Chart understanding data:
☆ ☆ ☆ ☆ ☆ ☆ ☆
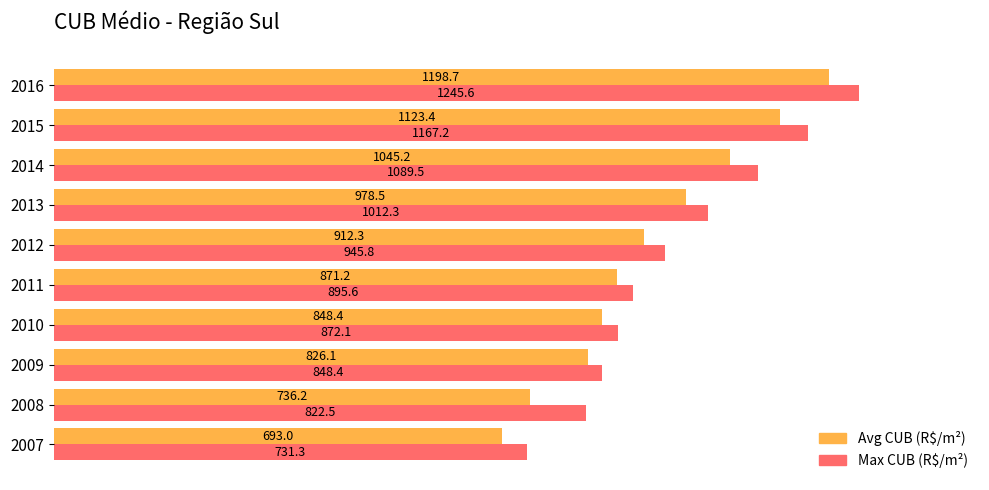

Read the Max CUB (R$/m²) value at 2012.

945.8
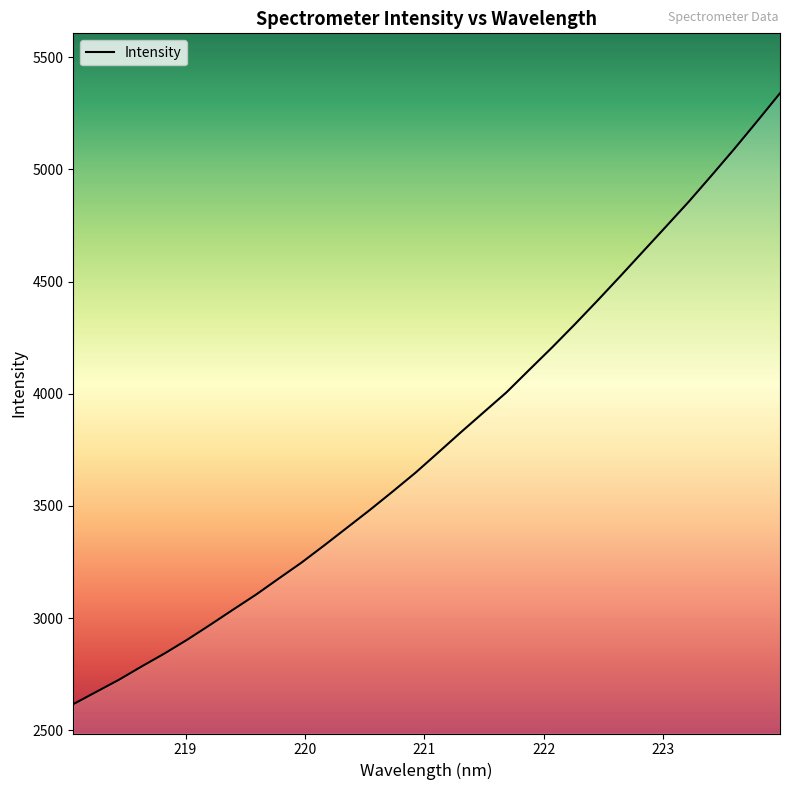

What is the difference between the maximum and minimum values?

2723.8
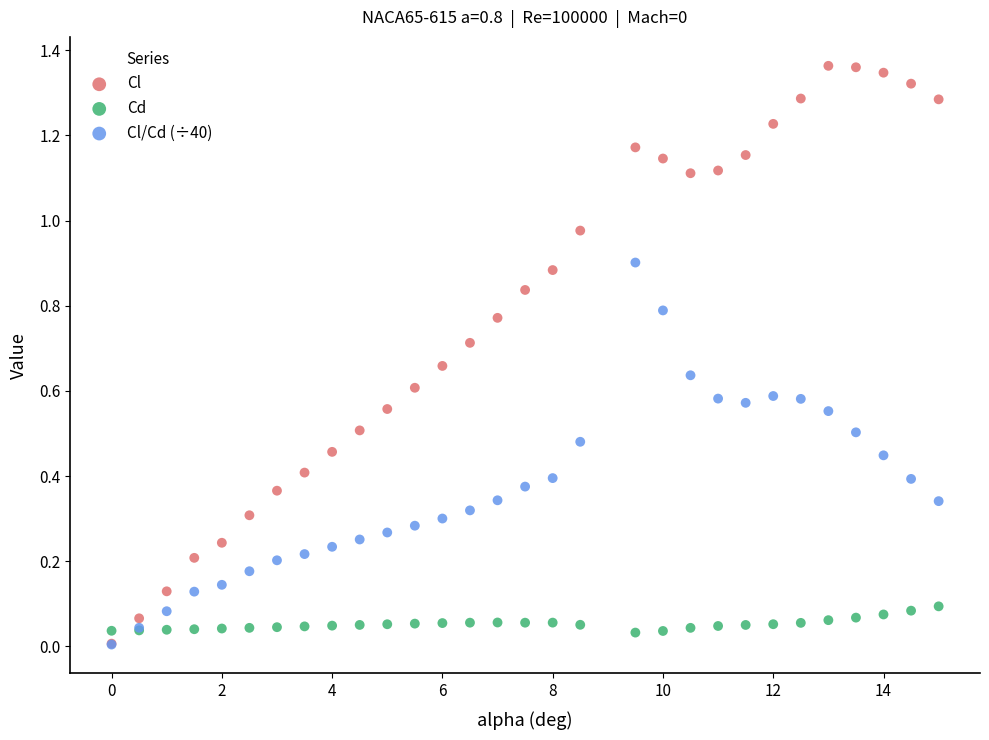

Which series contains the highest Y value?

Cl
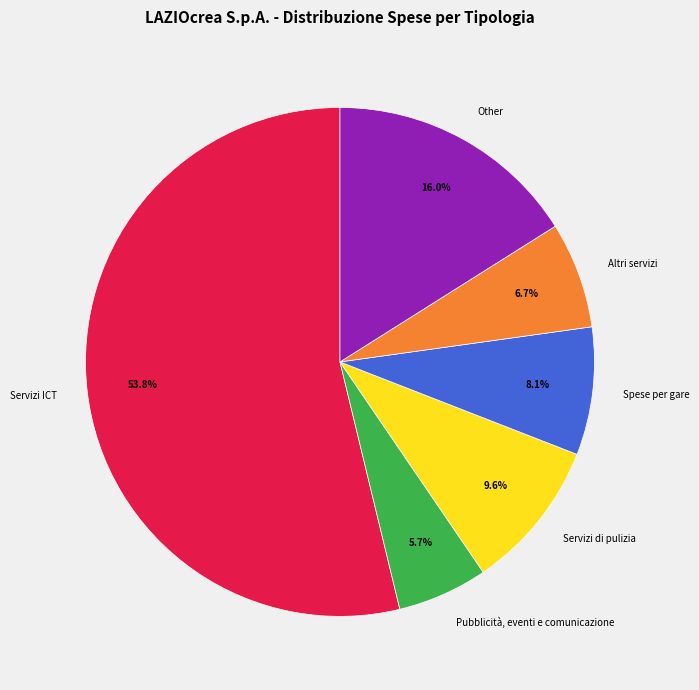

Does any single category account for the majority?

Yes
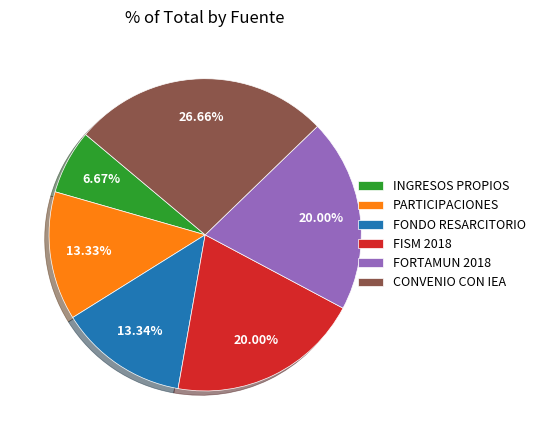

Count the number of slices in the pie.

6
☆ ☆ ☆ ☆ ☆ ☆ ☆
-- Problem to solve --
Please switch "slices" to "wedges" throughout the rows above, keeping everything else the same. Leave out the pictures.

-- Answer --
Read the Max CUB (R$/m²) value at 2012.

945.8

What is the difference between the maximum and minimum values?

2723.8

Which series contains the highest Y value?

Cl

Does any single category account for the majority?

Yes

Count the number of wedges in the pie.

6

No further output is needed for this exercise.